PROBLEM STATEMENT »
Please copy out the lines in the rows below, starting with the line that contains "scientific name: Galium boreale L." and continuing through the line that contains "class: Polypodiopsida", with both of those lines included. Reproduce each line character for character and copy nothing else.

(Stored data entries)
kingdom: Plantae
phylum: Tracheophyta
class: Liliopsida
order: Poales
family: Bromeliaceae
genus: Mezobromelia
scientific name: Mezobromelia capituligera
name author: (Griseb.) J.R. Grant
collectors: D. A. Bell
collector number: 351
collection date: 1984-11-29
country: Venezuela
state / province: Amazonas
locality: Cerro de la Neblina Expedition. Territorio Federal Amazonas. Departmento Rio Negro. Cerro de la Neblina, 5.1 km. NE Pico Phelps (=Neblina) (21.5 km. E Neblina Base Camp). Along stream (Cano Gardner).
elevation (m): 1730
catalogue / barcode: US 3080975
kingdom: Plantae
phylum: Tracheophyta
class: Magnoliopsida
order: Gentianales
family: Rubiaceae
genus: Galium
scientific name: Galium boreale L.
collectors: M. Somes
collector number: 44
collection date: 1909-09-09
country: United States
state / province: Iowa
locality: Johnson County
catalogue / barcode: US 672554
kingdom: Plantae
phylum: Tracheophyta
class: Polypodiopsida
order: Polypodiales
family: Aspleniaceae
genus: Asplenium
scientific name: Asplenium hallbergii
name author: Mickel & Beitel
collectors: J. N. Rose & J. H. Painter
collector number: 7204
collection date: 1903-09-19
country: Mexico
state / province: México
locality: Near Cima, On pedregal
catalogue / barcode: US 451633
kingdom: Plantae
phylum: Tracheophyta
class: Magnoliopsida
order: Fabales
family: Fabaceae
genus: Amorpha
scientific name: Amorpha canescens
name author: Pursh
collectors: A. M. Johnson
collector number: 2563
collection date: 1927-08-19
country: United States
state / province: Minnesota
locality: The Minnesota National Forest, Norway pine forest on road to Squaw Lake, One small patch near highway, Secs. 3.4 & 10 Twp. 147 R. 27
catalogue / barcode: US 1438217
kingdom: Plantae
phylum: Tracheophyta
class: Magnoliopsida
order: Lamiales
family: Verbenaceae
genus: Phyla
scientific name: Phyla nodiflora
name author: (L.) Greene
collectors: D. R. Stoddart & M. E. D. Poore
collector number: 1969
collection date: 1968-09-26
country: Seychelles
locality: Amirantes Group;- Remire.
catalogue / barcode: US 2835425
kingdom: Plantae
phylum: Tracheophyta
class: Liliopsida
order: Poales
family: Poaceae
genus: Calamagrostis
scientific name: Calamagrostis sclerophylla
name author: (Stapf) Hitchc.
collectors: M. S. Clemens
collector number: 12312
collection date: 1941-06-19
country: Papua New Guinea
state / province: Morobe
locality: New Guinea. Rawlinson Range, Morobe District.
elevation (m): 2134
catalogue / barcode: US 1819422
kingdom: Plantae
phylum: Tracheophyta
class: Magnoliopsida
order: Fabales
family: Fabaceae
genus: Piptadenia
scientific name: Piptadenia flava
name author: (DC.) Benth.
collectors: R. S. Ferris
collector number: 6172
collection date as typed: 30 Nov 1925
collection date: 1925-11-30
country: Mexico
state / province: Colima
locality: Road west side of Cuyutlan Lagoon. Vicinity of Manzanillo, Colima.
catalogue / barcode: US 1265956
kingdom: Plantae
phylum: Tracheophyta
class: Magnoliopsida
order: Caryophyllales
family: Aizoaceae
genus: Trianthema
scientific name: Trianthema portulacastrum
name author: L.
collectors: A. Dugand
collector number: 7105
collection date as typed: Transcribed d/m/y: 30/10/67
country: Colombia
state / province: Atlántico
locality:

ANSWER FOR THIS EXERCISE »
scientific name: Galium boreale L.
collectors: M. Somes
collector number: 44
collection date: 1909-09-09
country: United States
state / province: Iowa
locality: Johnson County
catalogue / barcode: US 672554
kingdom: Plantae
phylum: Tracheophyta
class: Polypodiopsida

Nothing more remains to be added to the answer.